━━━ Excerpted data

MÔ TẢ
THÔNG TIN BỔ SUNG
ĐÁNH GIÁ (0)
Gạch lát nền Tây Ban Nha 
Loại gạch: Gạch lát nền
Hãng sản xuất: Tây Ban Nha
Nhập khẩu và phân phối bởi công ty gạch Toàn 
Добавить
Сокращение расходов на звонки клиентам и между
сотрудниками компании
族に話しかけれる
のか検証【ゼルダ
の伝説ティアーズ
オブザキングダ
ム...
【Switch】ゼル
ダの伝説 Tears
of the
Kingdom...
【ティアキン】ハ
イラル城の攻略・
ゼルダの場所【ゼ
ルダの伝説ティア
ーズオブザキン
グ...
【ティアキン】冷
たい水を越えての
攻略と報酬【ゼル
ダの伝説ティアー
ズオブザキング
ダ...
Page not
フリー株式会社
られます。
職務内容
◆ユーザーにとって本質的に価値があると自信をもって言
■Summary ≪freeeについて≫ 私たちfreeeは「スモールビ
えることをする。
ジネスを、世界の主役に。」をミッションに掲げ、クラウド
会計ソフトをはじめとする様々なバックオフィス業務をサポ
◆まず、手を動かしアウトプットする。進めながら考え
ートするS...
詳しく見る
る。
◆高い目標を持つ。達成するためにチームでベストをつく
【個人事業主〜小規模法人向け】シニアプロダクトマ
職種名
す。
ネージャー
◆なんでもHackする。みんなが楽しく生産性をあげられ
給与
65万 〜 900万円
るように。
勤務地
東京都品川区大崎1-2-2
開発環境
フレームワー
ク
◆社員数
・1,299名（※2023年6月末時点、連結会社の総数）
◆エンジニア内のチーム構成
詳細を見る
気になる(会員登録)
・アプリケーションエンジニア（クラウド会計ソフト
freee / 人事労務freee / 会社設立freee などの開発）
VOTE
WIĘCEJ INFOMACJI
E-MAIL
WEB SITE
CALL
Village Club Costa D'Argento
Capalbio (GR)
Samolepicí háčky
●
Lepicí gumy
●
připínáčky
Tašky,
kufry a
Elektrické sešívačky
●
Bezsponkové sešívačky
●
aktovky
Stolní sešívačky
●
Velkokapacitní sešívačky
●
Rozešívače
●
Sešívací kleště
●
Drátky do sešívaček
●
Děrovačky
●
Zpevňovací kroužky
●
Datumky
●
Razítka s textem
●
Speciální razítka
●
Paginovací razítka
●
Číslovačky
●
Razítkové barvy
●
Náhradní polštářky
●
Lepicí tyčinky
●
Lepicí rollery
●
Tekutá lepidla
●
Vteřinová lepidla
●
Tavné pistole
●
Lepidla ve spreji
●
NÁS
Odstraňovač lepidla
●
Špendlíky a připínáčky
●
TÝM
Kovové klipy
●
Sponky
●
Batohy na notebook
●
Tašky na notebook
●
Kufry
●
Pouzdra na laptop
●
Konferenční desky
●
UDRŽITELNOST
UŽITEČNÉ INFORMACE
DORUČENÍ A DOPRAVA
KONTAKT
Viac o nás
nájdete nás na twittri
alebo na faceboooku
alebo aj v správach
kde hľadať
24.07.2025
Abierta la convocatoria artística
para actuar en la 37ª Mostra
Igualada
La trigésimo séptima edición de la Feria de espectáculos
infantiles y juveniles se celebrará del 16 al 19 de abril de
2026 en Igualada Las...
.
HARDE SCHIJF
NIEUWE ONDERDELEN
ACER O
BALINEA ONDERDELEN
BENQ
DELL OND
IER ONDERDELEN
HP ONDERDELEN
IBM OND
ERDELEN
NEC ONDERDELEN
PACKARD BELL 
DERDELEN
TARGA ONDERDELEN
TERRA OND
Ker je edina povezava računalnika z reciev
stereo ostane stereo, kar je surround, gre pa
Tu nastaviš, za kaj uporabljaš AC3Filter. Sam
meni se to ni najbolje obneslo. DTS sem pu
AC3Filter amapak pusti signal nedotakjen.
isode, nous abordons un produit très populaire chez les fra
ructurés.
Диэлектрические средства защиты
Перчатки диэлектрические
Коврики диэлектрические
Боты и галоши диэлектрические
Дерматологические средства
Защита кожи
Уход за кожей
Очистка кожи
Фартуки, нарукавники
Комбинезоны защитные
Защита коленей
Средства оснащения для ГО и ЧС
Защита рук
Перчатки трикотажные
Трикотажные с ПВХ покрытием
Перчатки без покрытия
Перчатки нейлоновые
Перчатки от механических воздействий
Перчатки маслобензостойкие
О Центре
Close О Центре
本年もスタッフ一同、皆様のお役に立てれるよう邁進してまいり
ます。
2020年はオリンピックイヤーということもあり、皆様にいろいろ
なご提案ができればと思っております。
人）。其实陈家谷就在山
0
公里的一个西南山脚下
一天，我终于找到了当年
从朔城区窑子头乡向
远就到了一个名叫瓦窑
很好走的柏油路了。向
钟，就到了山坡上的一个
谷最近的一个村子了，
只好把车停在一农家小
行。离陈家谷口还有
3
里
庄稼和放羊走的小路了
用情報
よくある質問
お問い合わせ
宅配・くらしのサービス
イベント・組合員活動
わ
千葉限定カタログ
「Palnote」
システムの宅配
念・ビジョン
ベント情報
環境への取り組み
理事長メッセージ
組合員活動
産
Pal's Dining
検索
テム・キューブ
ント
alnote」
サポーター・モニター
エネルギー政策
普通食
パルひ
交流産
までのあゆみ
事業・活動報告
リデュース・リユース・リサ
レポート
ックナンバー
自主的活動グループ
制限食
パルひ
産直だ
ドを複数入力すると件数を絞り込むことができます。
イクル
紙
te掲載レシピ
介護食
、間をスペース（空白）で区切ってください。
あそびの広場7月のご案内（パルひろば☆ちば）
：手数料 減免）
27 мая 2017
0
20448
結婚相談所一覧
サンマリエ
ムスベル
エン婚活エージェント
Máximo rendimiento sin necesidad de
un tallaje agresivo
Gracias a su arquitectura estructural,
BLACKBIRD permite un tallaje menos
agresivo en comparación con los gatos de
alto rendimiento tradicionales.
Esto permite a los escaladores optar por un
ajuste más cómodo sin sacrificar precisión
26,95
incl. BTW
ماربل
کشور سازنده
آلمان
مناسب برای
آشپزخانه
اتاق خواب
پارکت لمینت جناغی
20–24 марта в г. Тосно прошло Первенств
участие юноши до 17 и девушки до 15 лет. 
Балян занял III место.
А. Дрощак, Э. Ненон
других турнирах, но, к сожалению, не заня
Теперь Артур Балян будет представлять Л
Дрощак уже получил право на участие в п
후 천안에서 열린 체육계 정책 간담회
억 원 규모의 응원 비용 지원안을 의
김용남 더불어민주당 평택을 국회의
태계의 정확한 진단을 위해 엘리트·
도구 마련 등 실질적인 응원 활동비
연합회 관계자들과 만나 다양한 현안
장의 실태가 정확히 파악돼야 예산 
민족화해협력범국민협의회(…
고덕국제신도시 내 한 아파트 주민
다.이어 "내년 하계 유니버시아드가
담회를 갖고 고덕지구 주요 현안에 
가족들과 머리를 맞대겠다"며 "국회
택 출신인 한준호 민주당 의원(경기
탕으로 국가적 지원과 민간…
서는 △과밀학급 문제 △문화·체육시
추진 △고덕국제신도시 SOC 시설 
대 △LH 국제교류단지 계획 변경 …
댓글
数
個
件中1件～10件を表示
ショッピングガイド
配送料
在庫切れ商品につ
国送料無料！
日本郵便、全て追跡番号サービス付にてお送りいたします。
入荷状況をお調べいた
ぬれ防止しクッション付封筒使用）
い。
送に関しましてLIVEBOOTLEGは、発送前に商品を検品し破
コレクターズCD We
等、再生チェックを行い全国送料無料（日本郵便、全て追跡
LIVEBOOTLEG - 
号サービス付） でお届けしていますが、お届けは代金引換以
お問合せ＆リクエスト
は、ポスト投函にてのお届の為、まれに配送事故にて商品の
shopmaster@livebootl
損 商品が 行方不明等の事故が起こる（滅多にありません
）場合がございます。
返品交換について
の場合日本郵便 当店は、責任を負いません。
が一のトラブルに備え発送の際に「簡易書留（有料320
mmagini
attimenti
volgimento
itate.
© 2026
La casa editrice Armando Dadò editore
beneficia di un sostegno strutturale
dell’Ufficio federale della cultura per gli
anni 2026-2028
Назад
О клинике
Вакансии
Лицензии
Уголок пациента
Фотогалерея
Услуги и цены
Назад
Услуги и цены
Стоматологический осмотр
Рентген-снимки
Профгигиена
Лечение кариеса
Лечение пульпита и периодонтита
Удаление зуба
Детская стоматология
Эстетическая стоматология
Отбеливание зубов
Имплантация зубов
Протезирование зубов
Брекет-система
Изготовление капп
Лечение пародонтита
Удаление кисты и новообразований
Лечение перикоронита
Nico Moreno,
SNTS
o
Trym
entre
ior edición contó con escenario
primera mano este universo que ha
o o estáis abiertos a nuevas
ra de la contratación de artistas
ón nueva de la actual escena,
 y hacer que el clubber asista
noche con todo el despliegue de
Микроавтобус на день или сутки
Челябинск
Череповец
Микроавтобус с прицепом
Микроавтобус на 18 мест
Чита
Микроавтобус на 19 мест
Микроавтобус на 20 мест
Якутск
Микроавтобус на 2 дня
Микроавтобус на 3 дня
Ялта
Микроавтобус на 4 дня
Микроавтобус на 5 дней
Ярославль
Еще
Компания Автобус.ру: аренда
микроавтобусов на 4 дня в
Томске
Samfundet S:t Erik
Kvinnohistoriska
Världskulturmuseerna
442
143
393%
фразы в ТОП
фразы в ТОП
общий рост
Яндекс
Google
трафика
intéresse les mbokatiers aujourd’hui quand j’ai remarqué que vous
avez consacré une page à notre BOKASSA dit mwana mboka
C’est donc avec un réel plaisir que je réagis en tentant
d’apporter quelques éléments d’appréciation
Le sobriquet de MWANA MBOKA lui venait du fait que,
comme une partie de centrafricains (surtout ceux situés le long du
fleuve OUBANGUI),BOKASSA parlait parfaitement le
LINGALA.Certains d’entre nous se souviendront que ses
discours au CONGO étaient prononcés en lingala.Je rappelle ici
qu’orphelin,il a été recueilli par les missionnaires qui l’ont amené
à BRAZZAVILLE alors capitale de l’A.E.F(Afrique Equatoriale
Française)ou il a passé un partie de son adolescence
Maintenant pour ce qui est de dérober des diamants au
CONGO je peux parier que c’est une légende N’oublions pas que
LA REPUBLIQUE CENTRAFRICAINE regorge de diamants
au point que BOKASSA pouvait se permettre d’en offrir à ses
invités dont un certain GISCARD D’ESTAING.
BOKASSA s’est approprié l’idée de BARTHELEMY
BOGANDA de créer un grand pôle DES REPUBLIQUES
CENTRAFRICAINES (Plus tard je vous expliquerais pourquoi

━━━━━━

In the entries above, the lines from the one bearing "микроавтобусов на 4 дня в" up to and including the one bearing "intéresse les mbokatiers" should be transcribed exactly; no other line is wanted.

* Finished task
микроавтобусов на 4 дня в
Томске
Samfundet S:t Erik
Kvinnohistoriska
Världskulturmuseerna
442
143
393%
фразы в ТОП
фразы в ТОП
общий рост
Яндекс
Google
трафика
intéresse les mbokatiers aujourd’hui quand j’ai remarqué que vous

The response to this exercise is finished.